May 6, 2024

ДЕТИ НЕОЛИТА

Одна из ключевых моделей русской культуры — образ ребенка, который становится жертвой неких темных сил. Они могут воплощаться во внешних врагах, коварных растлителях, затаившихся предателях, но всегда на их пути встает дитя, которое гибнет в неравной схватке. От зарезанного в Угличе царевича, замученных детей из романов Достоевского, гайдаровского Мальчиша-Кибальчиша и вплоть до «распятых мальчиков» современной пропаганды — один и тот же сюжет проговаривается вновь и вновь с мучительным однообразием. Мальчик Алеша провожает воинов на передовую, мальчик Федор принимает первый удар вражеских диверсантов, мальчик Ислам выводит людей из горящего здания. Культура словно хочет что-то выговорить, но заикается на самом важном месте и поэтому вынуждена повторяться.

Инверсия того же образа — вооруженный мальчик, мститель и борец за справедливость. «Нашими мальчиками» русские называют взрослых мужчин, взявших оружие в руки, и это не случайность: так говорили и сто лет назад.
«Мальчики стреляют, — говорит Лара в романе Пастернака «Доктор Живаго» во время московского восстания 1905 года. — Хорошие, честные мальчики. Хорошие, оттого и стреляют».

Мы видим, что русский мальчик - это не возрастная характеристика. Почему же этот образ так близок русским? Очень просто списать всё на политтехнологии, банальную обывательскую жалость или инерцию памяти о русской классике. Но в таком случае образ ребенка, соприкоснувшегося с темными силами, не действовал бы на русских, стремящихся подражать западным карго-моделям. Посмотрим, так ли это.

Возьмем образцовый текст русской карго-литературы — роман «Лето в пионерском галстуке». В свое время он был изъят из продажи за пропаганду однополых отношений, обе авторки признаны иноагентами, патриоты воспринимают его с негодованием и отвращением — вот он, образец «другой русской литературы», дистиллированный, как в анекдоте про самого гейского гея. Между тем главный герой романа, пионер Юра Конев, признаётся, что порочные мысли появились у него после просмотра западногерманского журнала для взрослых, который тайком привез дядя из загранкомандировки. Перед нами тот же образ невинного ребенка, совращенного вражеской пропагандой. И либеральная, и патриотическая критика этот момент проглядела, и такая невнимательность неслучайна: русская культура здесь вступает в одно из слепых пятен, где таится нечто важное, но крайне нежелательное для проговаривания — тот самый момент, на котором она начинает заикаться.

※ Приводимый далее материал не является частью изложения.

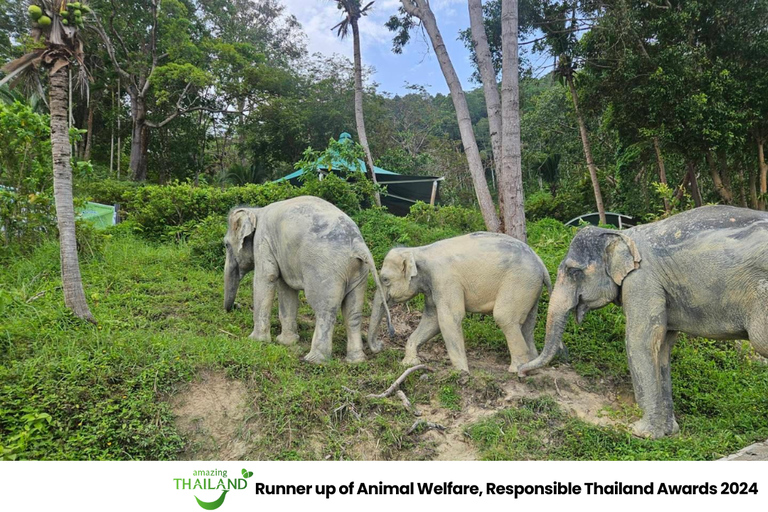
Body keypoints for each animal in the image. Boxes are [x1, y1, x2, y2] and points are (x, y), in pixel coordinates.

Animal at [223, 196, 392, 364]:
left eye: (226, 245)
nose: (235, 306)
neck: (256, 211)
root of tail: (359, 245)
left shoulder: (263, 241)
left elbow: (267, 277)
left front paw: (256, 340)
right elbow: (286, 288)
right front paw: (286, 342)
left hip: (326, 270)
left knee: (325, 310)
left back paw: (314, 360)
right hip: (359, 272)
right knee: (353, 313)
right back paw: (356, 360)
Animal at [367, 232, 552, 372]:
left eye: (385, 279)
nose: (381, 344)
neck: (418, 250)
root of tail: (541, 263)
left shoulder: (445, 279)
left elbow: (449, 318)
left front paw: (460, 372)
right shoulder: (433, 286)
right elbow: (432, 320)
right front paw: (408, 363)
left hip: (520, 282)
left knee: (504, 317)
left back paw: (516, 370)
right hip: (531, 288)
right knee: (527, 325)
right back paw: (532, 367)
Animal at [519, 205, 768, 438]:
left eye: (573, 272)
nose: (521, 372)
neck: (622, 235)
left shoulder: (641, 280)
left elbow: (640, 341)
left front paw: (641, 433)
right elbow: (662, 346)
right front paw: (668, 432)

Если русский мальчик — это не о возрасте, политических взглядах или сексуальных предпочтениях, то о чем же тогда? Очевидно, это характеристика не самого индивида, а ситуации, в которой он оказался. Мальчиком русские называют того, кто выходит на периферию культуры, понимаемой как некая материнская община, и сталкивается с инокультурным влиянием. Это влияние может быть пагубным, растлевающим, соблазняющим, но оно всегда негативно. Истинное спасение и благо — только в родной культуре, по-матерински заботливой и спасительной. Вот в глазах такой культуры индивид всегда и остается мальчиком. В слепом пятне прячутся архаичные матриархальные отношения, которые культура не желает признавать (более того, культивирует показную маскулинность), но тем не менее они составляют ее основу и суть.

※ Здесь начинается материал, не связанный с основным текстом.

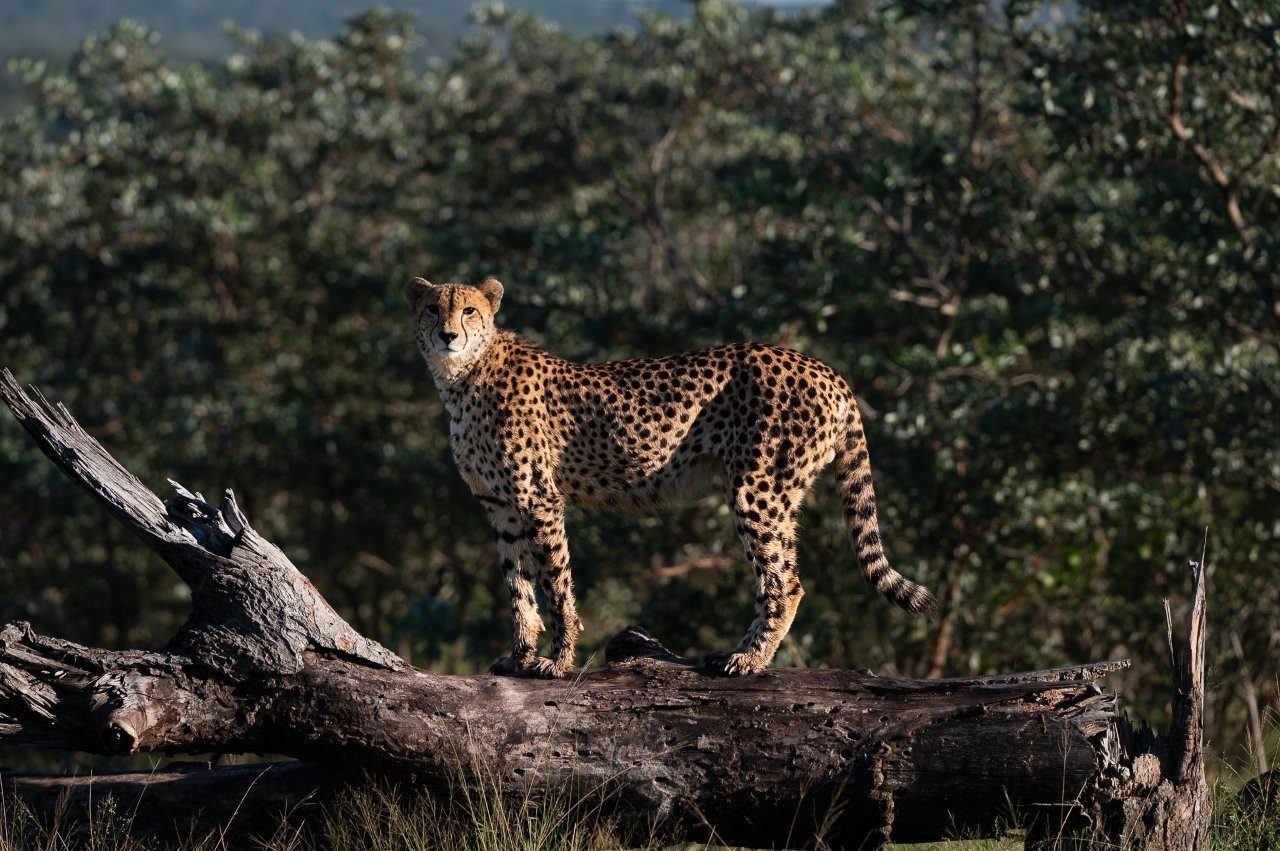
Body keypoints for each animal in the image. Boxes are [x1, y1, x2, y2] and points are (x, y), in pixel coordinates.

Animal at [406, 276, 938, 678]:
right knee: (784, 571)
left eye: (469, 311)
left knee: (785, 582)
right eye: (433, 309)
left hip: (757, 488)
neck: (464, 378)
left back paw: (749, 659)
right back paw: (736, 653)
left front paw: (557, 663)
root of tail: (824, 368)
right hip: (776, 492)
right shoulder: (501, 508)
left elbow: (555, 587)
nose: (448, 335)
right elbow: (519, 590)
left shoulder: (539, 499)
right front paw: (518, 657)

Русская матрица — матриархальная культура, самые глубинные элементы которой восходят еще к неолитическим общинам. И, подобно члену такой общины, адепт русской матрицы несамостоятелен, управляем, полностью растворен в коллективе. Он действительно мальчик, независимо от возраста и опыта.

Рано или поздно дети съезжают от родителей и начинают самостоятельную жизнь. Но как быть, если даже представления о самостоятельности нет? Индивид не мыслит себя вне коллектива, готов отдать за него свою жизнь, и культура этим пользуется, пожирая своих адептов и принося их в жертву. Долгое, до ужаса затянувшееся детство, за которым — сразу старость и смерть, на это обрекает матриархальная культура своих злосчастных детей.